Палачи засучили рукава, один даже рубаху скинул. Ухватили Мануэло за руки.

— Хоть семь Аруф напусти, ничего не скажу, ослиное отродье!

— Думаешь, Аруфа мужчина? — Маршал остановился в дверях, сузил глаза, дернулся.

— А что, женщина? Если его, — Мануэло движеньем подбородка указал на полковника, — неплохая, надо ду­мать...

— Увидишь, что это.

— После подлеца вроде тебя никто и ничто меня не удивит! Посмотрим, чего добьешься.

— Посмотрим... Посмотрим! — Маршала трясло от бешенства.

— Посмотрим... Посмотрим! — передразнил Мануэло и, глянув на страшные орудия, содрогнулся, но быстро оправился от страха, вспомнил, что ему нечего выдавать, даже если не выдержит пыток. «Не выдам же того, чего не знаю, чего вообще нет! — И развеселился: — А здоро­во я сообразил, хочу не хочу — стану героем...»

Что и говорить, шутливо мелькнуло у него это слово — «герой».

Ночь выцвела. Страшился утра горестно прикорнув­ший в углу Зе, жаждал темноты и крепко сомкнул веки, но что могло остановить время, задержать рассвет, и, к его отчаянию, мрак даже из комнаты уплывал, зримо распылялся, рассеивался, и тихо, не шевелясь, лежал Зе, первый вакейро, даже дышать остерегался — чужой воз­дух вдыхал, чужую долю, долю Мануэло, так ему пред­ставлялось... Но сон незаметно обволок истерзанное го­речью сознание, и сразу же вновь возникло перед глазами лицо друга — спокойное, честное, грустно улы­бавшееся, радовался он освобождению Зе.
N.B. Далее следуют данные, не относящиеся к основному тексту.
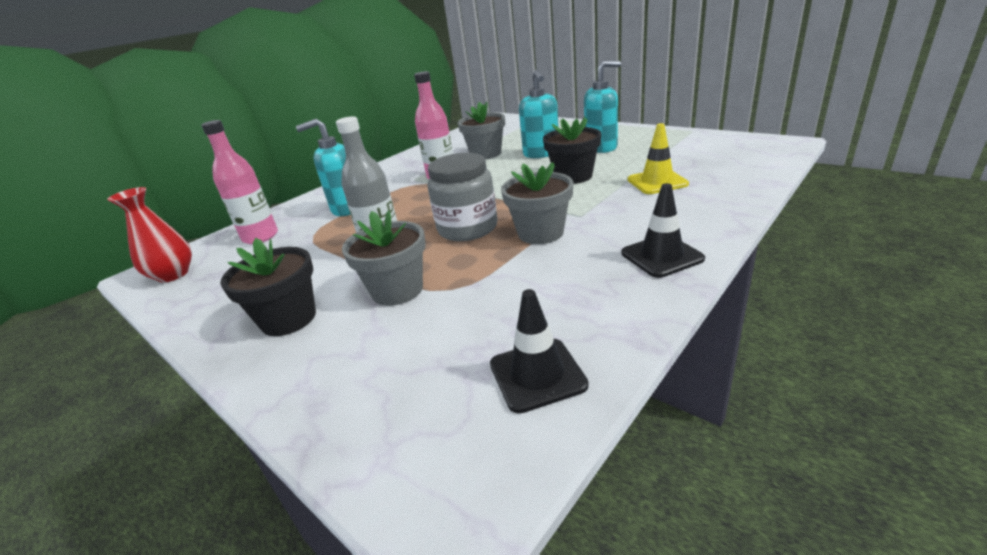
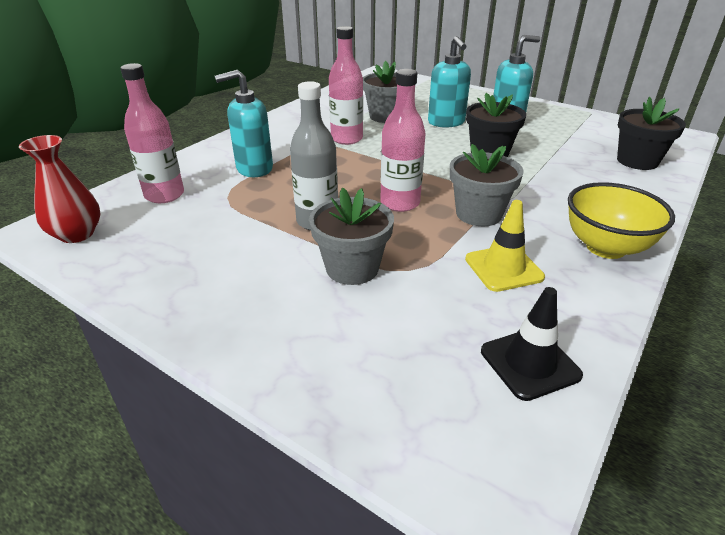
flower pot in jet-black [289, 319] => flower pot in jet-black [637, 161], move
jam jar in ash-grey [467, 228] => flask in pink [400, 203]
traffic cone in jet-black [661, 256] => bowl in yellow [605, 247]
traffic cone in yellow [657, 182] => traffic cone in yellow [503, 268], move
Эх, где ему было знать!.. Резким толчком привстал Зе, огляделся, тревожно смотрели на него запавшие глаза которую ночь не спавшей Мариам, в утренних сумерках тускло се­рело ее измученное лицо. «Ложись в постель, ну, про­шу», — взмолилась Мариам, ко Зе не шевельнулся, толь­ко попросил упавшим голосом: «Занавесь одеялом вход и окно чем-нибудь». И снова желанно потемнело в жи­лище, будто опустилась ночь, но во дворе закудахтали куры, и помечтал он о каморском воске — не слышать, никого не слышать, не видеть, даже детей, не есть, не пить, не дышать. «Что ты со мной сделал, Мануэло! Свободу дал обрести?! Нет, на муки обрек! Лучше б убили там, чем выносить такое», — в отчаянии думал великий вакейро. И вспомнил, как сбросил с плеча руку Мануэло, — это воспоминание было самым лютым. Ну­тро пылало, он поднес к губам глиняную чашу, смутил­ся — передумал, было такое чувство, будто пьет воду Мануэло, его долю, и холодно поставил чашу на пол, сно­ва забился в темноту угла.